I can tell you about my system...
Old school boilers and baseboard heat need the water to be hot, generally in the 160-180F range. RFH need the water to be cooler. For my example, with hardwood floors throughout, my RFH feed is at about 118F and the RFH return is about 110F.
I have an oil boiler (Burnham/Beckett combo) for my whole house RFH and domestic hot water. Closed loop. For the RFH I used a Tekmar controller with a 4-way mixing valve. A thermocouple on each floor's RFH loop
feed manifold and another on the loop
return manifold will show the delta-T for each floor system. I have ten loops on my 1st floor and eight on my second floor. Each floor is serviced by it's own RFH manifold, each manifold by its own Taco circulating pump. The "on the wall" thermostats on each floor feed into the Tekmar box. The Tekmar box also feed a control box by Sweet Controls, it has relays to allow the signal from the low voltage t-stats to power the 120v Taco pumps.
If there is a demand for heat from the T-stat, the Tekmar controller signals the respective Taco pump to circulate. Once the water is circulating, if the RFH water temp (from the thermocouple) falls below its setpoint (say 118F) , the Tekmar can adjust the 4-way mixing valve so more 160F boiler water is added to 110F (roughly) water returning from the RFH manifold to raise the outgoing RFH water to 118F.
If the boiler's water gets too cool as a result, the boiler's own aquastat causes the burner to light, replenishing the boiler water back up to 160F.
So my temperature control for the RFH is after the boiler and before the manifold, and it's done with a 4-way mixing valve that is controlled by a Tekmar controller.
Each loop (10 loops on the 1st floor and 8 loops on the 2nd floor) on my manifold has an individual flow adjustment. So even though each loop is getting the same temp water, I can adjust the volume of water flowing through that loop to fine tune the temperatures in the rooms that those loops feed.
I set my system up when I built the house back in 1995. I've tweaked the loop flows just a couple of times over the years, once to fine tune the house as a whole, the other when my kids moved out and I choked their bedroom loops down.
The setup has been pretty much bulletproof through 25+ years of New England (also in CT) winters.

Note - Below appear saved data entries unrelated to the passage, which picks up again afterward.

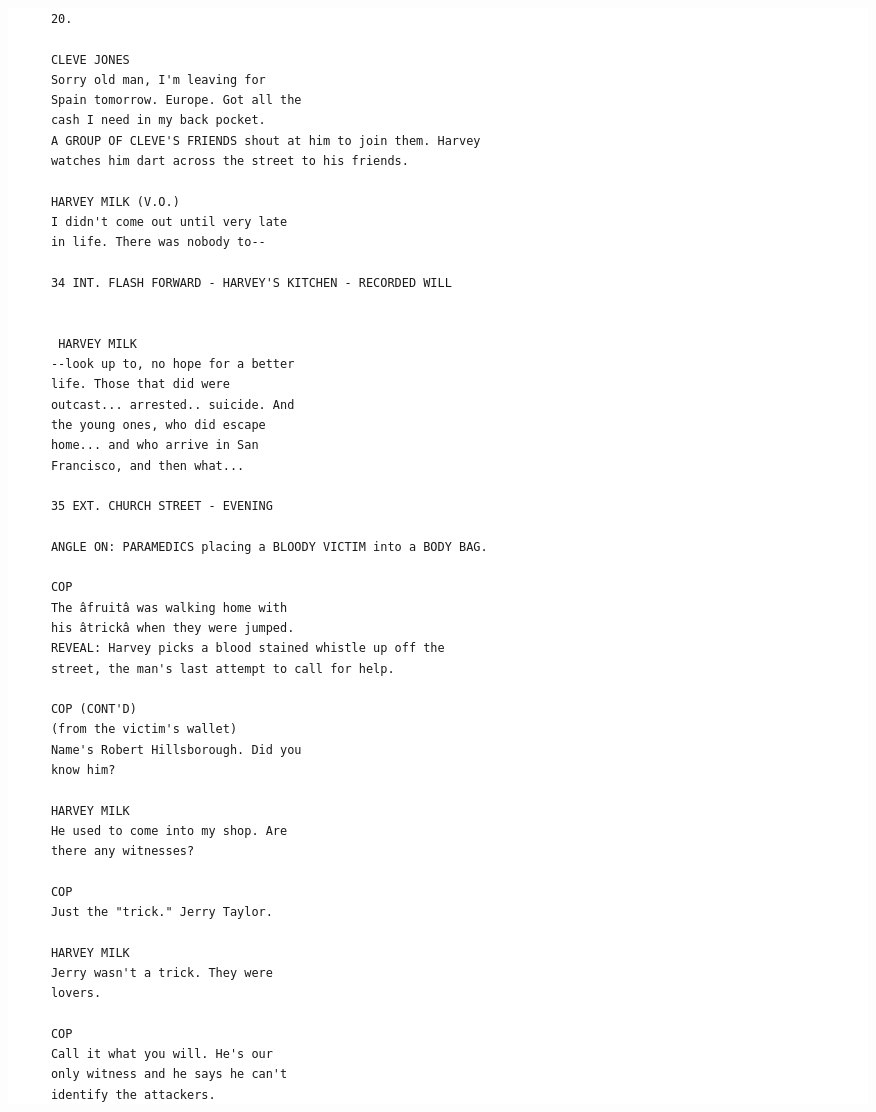           

          

          

          

          20.

          CLEVE JONES
          Sorry old man, I'm leaving for
          Spain tomorrow. Europe. Got all the
          cash I need in my back pocket.
          A GROUP OF CLEVE'S FRIENDS shout at him to join them. Harvey
          watches him dart across the street to his friends.

          HARVEY MILK (V.O.)
          I didn't come out until very late
          in life. There was nobody to--

          34 INT. FLASH FORWARD - HARVEY'S KITCHEN - RECORDED WILL


           HARVEY MILK
          --look up to, no hope for a better
          life. Those that did were
          outcast... arrested.. suicide. And
          the young ones, who did escape
          home... and who arrive in San
          Francisco, and then what...

          35 EXT. CHURCH STREET - EVENING

          ANGLE ON: PARAMEDICS placing a BLOODY VICTIM into a BODY BAG.

          COP
          The âfruitâ was walking home with
          his âtrickâ when they were jumped.
          REVEAL: Harvey picks a blood stained whistle up off the
          street, the man's last attempt to call for help.

          COP (CONT'D)
          (from the victim's wallet)
          Name's Robert Hillsborough. Did you
          know him?

          HARVEY MILK
          He used to come into my shop. Are
          there any witnesses?

          COP
          Just the "trick." Jerry Taylor.

          HARVEY MILK
          Jerry wasn't a trick. They were
          lovers.

          COP
          Call it what you will. He's our
          only witness and he says he can't
          identify the attackers.
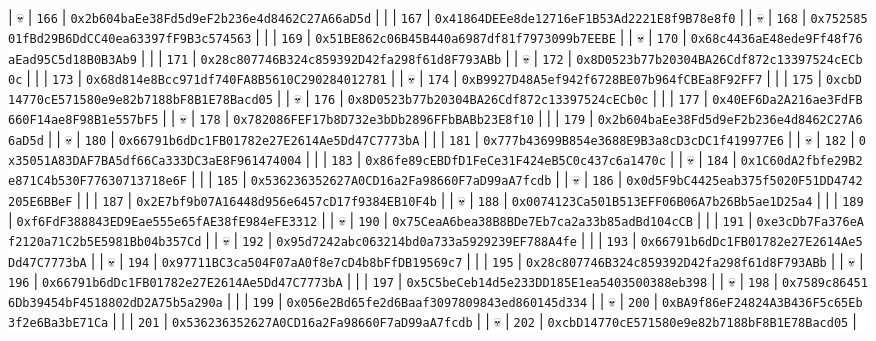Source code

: | 💀 | `166` | `0x2b604baEe38Fd5d9eF2b236e4d8462C27A66aD5d` |
|  | `167` | `0x41864DEEe8de12716eF1B53Ad2221E8f9B78e8f0` |
| 💀 | `168` | `0x75258501fBd29B6DdCC40ea63397fF9B3c574563` |
|  | `169` | `0x51BE862c06B45B440a6987df81f7973099b7EEBE` |
| 💀 | `170` | `0x68c4436aE48ede9Ff48f76aEad95C5d18B0B3Ab9` |
|  | `171` | `0x28c807746B324c859392D42fa298f61d8F793ABb` |
| 💀 | `172` | `0x8D0523b77b20304BA26Cdf872c13397524cECb0c` |
|  | `173` | `0x68d814e8Bcc971df740FA8B5610C290284012781` |
| 💀 | `174` | `0xB9927D48A5ef942f6728BE07b964fCBEa8F92FF7` |
|  | `175` | `0xcbD14770cE571580e9e82b7188bF8B1E78Bacd05` |
| 💀 | `176` | `0x8D0523b77b20304BA26Cdf872c13397524cECb0c` |
|  | `177` | `0x40EF6Da2A216ae3FdFB660F14ae8F98B1e557bF5` |
| 💀 | `178` | `0x782086FEF17b8D732e3bDb2896FFbBABb23E8f10` |
|  | `179` | `0x2b604baEe38Fd5d9eF2b236e4d8462C27A66aD5d` |
| 💀 | `180` | `0x66791b6dDc1FB01782e27E2614Ae5Dd47C7773bA` |
|  | `181` | `0x777b43699B854e3688E9B3a8cD3cDC1f419977E6` |
| 💀 | `182` | `0x35051A83DAF7BA5df66Ca333DC3aE8F961474004` |
|  | `183` | `0x86fe89cEBDfD1FeCe31F424eB5C0c437c6a1470c` |
| 💀 | `184` | `0x1C60dA2fbfe29B2e871C4b530F77630713718e6F` |
|  | `185` | `0x536236352627A0CD16a2Fa98660F7aD99aA7fcdb` |
| 💀 | `186` | `0x0d5F9bC4425eab375f5020F51DD4742205E6BBeF` |
|  | `187` | `0x2E7bf9b07A16448d956e6457cD17f9384EB10F4b` |
| 💀 | `188` | `0x0074123Ca501B513EFF06B06A7b26Bb5ae1D25a4` |
|  | `189` | `0xf6FdF388843ED9Eae555e65fAE38fE984eFE3312` |
| 💀 | `190` | `0x75CeaA6bea38B8BDe7Eb7ca2a33b85adBd104cCB` |
|  | `191` | `0xe3cDb7Fa376eAf2120a71C2b5E5981Bb04b357Cd` |
| 💀 | `192` | `0x95d7242abc063214bd0a733a5929239EF788A4fe` |
|  | `193` | `0x66791b6dDc1FB01782e27E2614Ae5Dd47C7773bA` |
| 💀 | `194` | `0x97711BC3ca504F07aA0f8e7cD4b8bFfDB19569c7` |
|  | `195` | `0x28c807746B324c859392D42fa298f61d8F793ABb` |
| 💀 | `196` | `0x66791b6dDc1FB01782e27E2614Ae5Dd47C7773bA` |
|  | `197` | `0x5C5beCeb14d5e233DD185E1ea5403500388eb398` |
| 💀 | `198` | `0x7589c864516Db39454bF4518802dD2A75b5a290a` |
|  | `199` | `0x056e2Bd65fe2d6Baaf3097809843ed860145d334` |
| 💀 | `200` | `0xBA9f86eF24824A3B436F5c65Eb3f2e6Ba3bE71Ca` |
|  | `201` | `0x536236352627A0CD16a2Fa98660F7aD99aA7fcdb` |
| 💀 | `202` | `0xcbD14770cE571580e9e82b7188bF8B1E78Bacd05` |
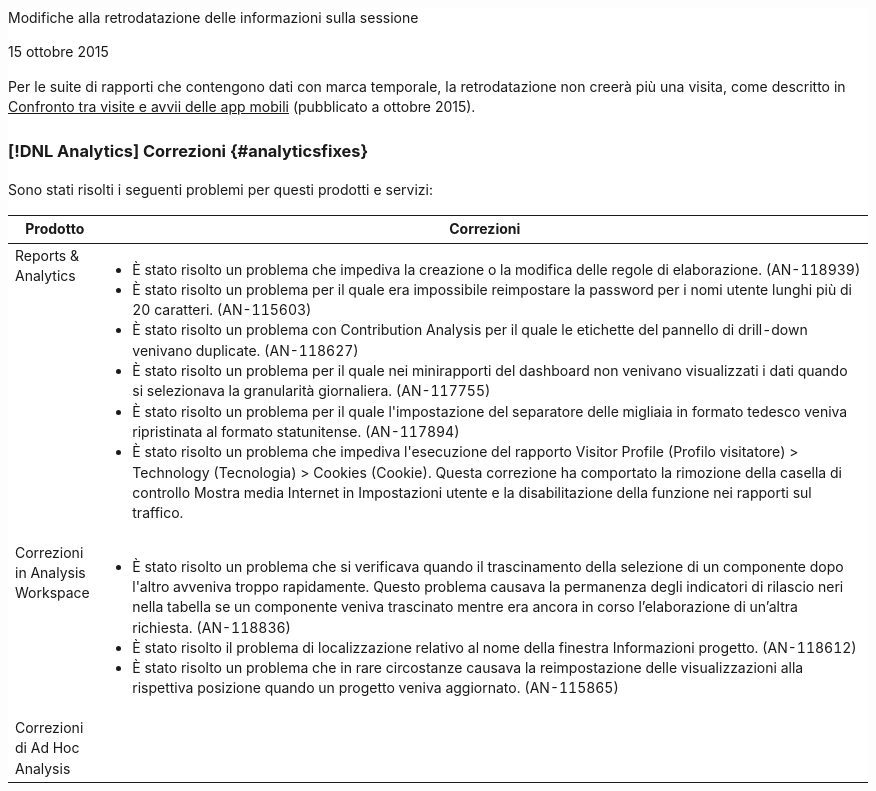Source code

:   <tr> 
   <td colname="col1"> <p>Modifiche alla retrodatazione delle informazioni sulla sessione </p> </td> 
   <td colname="col02"> <p>15 ottobre 2015 </p> </td> 
   <td colname="col2"> <p>Per le suite di rapporti che contengono dati con marca temporale, la retrodatazione non creerà più una visita, come descritto in <a href="https://helpx.adobe.com/analytics/kb/compare-visits-and-mobile-app-launches.html" format="https" scope="external">Confronto tra visite e avvii delle app mobili</a> (pubblicato a ottobre 2015). </p> </td> 
  </tr> 
 </tbody> 
</table>

### [!DNL Analytics] Correzioni {#analyticsfixes}

Sono stati risolti i seguenti problemi per questi prodotti e servizi:

<table id="table_A51B298EEEB5482383505B8C5A79E1B9"> 
 <thead> 
  <tr> 
   <th colname="col1" class="entry"> Prodotto </th> 
   <th colname="col2" class="entry"> Correzioni </th> 
  </tr> 
 </thead>
 <tbody> 
  <tr> 
   <td colname="col1"> Reports &amp; Analytics </td> 
   <td colname="col2"> <p> 
     <ul id="ul_7CC12EBCEBD943B1B329594D13DCF66C"> 
      <li id="li_294227DF6E1346F18F5FA38805A5C2C3">È stato risolto un problema che impediva la creazione o la modifica delle regole di elaborazione. (AN-118939) </li> 
      <li id="li_81ED9C850197465BB2E8ACE1AC9C59E6">È stato risolto un problema per il quale era impossibile reimpostare la password per i nomi utente lunghi più di 20 caratteri. (AN-115603) </li> 
      <li id="li_A477D5A9DEAE4B4092990612AB2A0A59">È stato risolto un problema con Contribution Analysis per il quale le etichette del pannello di drill-down venivano duplicate. (AN-118627) </li> 
      <li id="li_11840BC1D1A74248A1AD9E9B509BA5BD">È stato risolto un problema per il quale nei minirapporti del dashboard non venivano visualizzati i dati quando si selezionava la granularità giornaliera. (AN-117755) </li> 
      <li id="li_680B0AA9884B450B9E88CA9885C698FD">È stato risolto un problema per il quale l'impostazione del separatore delle migliaia in formato tedesco veniva ripristinata al formato statunitense. (AN-117894) </li> 
      <li id="li_5428A930EA2B412798164B47702D7867">È stato risolto un problema che impediva l'esecuzione del rapporto <span class="ignoretag"><span class="uicontrol">Visitor Profile</span> (Profilo visitatore) &gt; <span class="uicontrol">Technology</span> (Tecnologia) &gt; <span class="uicontrol">Cookies</span> (Cookie)</span>. Questa correzione ha comportato la rimozione della casella di controllo <span class="uicontrol">Mostra media Internet</span> in Impostazioni utente e la disabilitazione della funzione nei rapporti sul traffico. </li> 
     </ul> </p> </td> 
  </tr> 
  <tr> 
   <td colname="col1"> Correzioni in Analysis Workspace </td> 
   <td colname="col2"> <p> 
     <ul id="ul_018BD45725944884BBF0B4C61116F5EF"> 
      <li id="li_12A2EED797D440649E4C4CC89434CC84">È stato risolto un problema che si verificava quando il trascinamento della selezione di un componente dopo l'altro avveniva troppo rapidamente. Questo problema causava la permanenza degli indicatori di rilascio neri nella tabella se un componente veniva trascinato mentre era ancora in corso l’elaborazione di un’altra richiesta. (AN-118836) </li> 
      <li id="li_80727A266F0C4D3EBC486D5357F2943D">È stato risolto il problema di localizzazione relativo al nome della finestra <span class="wintitle">Informazioni progetto</span>. (AN-118612) </li> 
      <li id="li_9AFA60D53A8F42FD8392E3C4E2D25F29">È stato risolto un problema che in rare circostanze causava la reimpostazione delle visualizzazioni alla rispettiva posizione quando un progetto veniva aggiornato. (AN-115865) </li> 
     </ul> </p> </td> 
  </tr> 
  <tr> 
   <td colname="col1"> Correzioni di Ad Hoc Analysis </td>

You may not NEED a controller like the Tekmar controller, there might be better ways to run a system today. But I think it'd be advantageous to have some sort of mixing valve to drop the water temp off the boiler from 160F down to a more RFH friendy temperature. A 4-way valve could do that, either automated or manual. Manual, you could monitor the system temperatures during the first winter and manually adjust the valve yourself to get to a Goldilocks setting where the outflow to your feed manifold is at 118F (or what you need). That single valve setting might be pretty good 80% of the time, maybe the water would run a little warm 10% of the time, and maybe a little cool 10% of the time.
There are other ways to do it, I'd venture with RFH being much more common today than back when I built my house that there are better or simpler ways. I installed my system before I had access to the informational wonders of the interweb.
Edit to add photos. The blue box "bolted" to the front of the Tekmar 4-way mixing valve is a Tekmar motorized actuator. Without that the valve would be adjusted manually.
Not sure if any of this will help, but this is how I DIY'd my system back in 1995.